You see, I've long been fascinated with the stylized representations of nature and the beautiful calligraphy at the height of the reign of the Moors in Spain. I took an art history class on Islamic Art and Architecture in college and vowed someday I'd visit the region in Spain and now... Wow! I had arrived!
My hotel was perfectly located to everything. It was in the "old" portion of the city- an easy walk to the Guadalquivir River, transportation, and the famous Cordoba Mosque. I had only 3 full days and nights with so much to do.
To get my bearings, a bought a ticket for the city tour bus and a ticket for the ruins of Madinat al Zahra. The bus was a wonderful idea. I saw so many areas and that gave me an overall feeling for the city. Next, was one of the goals on my list.
For the final in that art history class, I wrote about Madinat al Zahra( "beautiful town" in Arabic). This walled city was built by the caliph about 13 kilometers outside of Cordoba as the administrative, governmental and palace for the region and to rival the caliphates of Damascus and Baghdad. The gardens, buildings and location accomplished all that the caliph desired to display the power and richness of his kingdom and more. Sadly, it would be sacked and almost disappear within 80 years. Now, about 10% of the entire complex has been restored.

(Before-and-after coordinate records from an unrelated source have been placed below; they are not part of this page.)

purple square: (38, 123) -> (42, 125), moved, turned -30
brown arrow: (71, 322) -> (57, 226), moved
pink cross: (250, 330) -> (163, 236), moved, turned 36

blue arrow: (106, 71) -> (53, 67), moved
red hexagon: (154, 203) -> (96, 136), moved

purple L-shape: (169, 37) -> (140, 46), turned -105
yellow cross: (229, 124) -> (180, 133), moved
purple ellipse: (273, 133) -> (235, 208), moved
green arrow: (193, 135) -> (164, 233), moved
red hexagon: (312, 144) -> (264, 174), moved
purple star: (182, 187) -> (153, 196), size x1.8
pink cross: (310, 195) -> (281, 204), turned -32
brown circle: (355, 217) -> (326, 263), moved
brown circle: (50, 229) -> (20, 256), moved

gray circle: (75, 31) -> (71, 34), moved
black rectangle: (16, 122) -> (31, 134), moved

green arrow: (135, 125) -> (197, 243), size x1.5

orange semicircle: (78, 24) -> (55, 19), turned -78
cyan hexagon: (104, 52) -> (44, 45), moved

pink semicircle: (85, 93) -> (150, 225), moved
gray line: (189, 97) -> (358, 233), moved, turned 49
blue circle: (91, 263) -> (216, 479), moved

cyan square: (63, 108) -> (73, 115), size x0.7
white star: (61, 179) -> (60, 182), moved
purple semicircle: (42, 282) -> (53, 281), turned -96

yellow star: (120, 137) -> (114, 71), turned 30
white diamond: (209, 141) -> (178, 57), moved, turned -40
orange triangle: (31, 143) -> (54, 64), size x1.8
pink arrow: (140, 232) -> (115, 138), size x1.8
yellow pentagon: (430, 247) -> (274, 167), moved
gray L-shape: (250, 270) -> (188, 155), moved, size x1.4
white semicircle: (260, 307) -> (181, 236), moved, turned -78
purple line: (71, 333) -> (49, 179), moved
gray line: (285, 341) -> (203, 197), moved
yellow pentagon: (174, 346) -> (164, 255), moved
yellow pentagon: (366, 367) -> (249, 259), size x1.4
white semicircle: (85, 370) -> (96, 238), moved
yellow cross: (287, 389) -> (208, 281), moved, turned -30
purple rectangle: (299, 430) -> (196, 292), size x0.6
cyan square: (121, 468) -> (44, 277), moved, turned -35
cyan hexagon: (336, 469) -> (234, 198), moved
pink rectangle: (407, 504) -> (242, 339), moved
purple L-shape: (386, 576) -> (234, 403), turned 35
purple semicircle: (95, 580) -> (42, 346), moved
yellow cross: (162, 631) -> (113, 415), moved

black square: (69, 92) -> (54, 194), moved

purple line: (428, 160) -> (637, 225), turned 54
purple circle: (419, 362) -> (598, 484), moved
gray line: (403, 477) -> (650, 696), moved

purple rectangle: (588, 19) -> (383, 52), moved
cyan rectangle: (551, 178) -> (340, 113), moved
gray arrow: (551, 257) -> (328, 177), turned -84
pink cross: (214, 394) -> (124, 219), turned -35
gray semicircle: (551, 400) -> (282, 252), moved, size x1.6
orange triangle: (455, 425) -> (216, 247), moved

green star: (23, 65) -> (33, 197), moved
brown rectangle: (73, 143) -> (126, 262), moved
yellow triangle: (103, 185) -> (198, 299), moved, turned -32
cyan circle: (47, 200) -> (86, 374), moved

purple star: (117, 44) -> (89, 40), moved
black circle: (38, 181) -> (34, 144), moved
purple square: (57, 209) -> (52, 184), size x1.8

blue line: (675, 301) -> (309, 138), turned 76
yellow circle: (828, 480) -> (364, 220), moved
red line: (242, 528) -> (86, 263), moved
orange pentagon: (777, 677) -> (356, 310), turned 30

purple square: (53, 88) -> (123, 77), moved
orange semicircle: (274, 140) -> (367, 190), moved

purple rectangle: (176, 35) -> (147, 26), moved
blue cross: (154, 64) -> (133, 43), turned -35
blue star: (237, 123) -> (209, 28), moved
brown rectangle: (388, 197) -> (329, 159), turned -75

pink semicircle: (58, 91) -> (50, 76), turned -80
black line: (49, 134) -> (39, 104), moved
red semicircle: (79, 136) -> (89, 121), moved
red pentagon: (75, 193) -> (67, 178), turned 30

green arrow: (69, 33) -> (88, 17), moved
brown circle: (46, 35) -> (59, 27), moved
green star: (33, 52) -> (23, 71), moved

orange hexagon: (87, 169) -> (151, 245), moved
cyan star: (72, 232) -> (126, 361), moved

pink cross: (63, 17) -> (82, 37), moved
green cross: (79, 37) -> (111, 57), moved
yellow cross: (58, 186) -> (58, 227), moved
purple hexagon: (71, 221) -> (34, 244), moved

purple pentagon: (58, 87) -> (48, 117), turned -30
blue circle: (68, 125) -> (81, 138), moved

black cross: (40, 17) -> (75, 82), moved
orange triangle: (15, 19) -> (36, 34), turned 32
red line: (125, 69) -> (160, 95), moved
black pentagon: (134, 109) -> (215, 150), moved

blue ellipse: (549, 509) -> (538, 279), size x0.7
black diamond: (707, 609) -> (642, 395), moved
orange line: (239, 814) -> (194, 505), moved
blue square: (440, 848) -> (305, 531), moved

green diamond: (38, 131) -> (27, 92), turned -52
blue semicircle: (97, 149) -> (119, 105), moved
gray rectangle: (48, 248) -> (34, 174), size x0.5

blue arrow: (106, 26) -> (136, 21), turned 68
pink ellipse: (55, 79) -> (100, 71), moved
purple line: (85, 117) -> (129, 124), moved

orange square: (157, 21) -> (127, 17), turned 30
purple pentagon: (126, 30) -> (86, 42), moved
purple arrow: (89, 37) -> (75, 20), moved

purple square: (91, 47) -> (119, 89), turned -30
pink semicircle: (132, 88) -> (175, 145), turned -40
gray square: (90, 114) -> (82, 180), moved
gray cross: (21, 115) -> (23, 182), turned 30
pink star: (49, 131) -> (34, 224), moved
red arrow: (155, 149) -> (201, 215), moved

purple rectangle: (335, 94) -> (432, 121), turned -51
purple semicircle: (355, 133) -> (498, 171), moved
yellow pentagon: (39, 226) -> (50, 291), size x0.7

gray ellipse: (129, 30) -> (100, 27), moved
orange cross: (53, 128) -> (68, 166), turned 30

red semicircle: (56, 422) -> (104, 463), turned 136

A tour ticket to the site includes transportation to a low-build building where you find the theater featuring a 15-minute film with wonderful animations picturing how the city must have appeared. You see an ambassador and his aides entering on horseback completely in awe by the splendor of the gardens and buildings against the backdrop of the Sierra Morena mountains. Then, the scene dissolves and shows the viewer where it is in the restored area at the ruins. Very well done. With those images in mind, you board buses to go to the site.
On my final day, I visited the famous Cordoba Mosque. Let me say that no photos or paintings can prepare you for its size and grandeur. I was so awestruck that even thinking about it brings tears to my eyes. What magnificence! I kept thinking I was experiencing one of the wonders of the world. I shot photo after photo in the hope that somehow I could capture the scope of it. (Everyone who's seen it comments on the size. I read that at the city's zenith 20,000 worshippers prayed there!)
When the Christians conquered Cordoba, they plopped a church in the middle of it. At least they had the good sense not to destroy and replace it. I'd like to think that they realized how extraordinary it was.
That evening, as I sat at an outdoor cafe enjoying my dinner, I realized that there was one more thing I wanted to do in Cordoba. I paid my bill and hurried to the river just in time to photograph the sun setting over the Guadalquiver River which passes through tothe next stop on my journey - Seville. Yet, saying good-bye to Cordoba wasn't easy.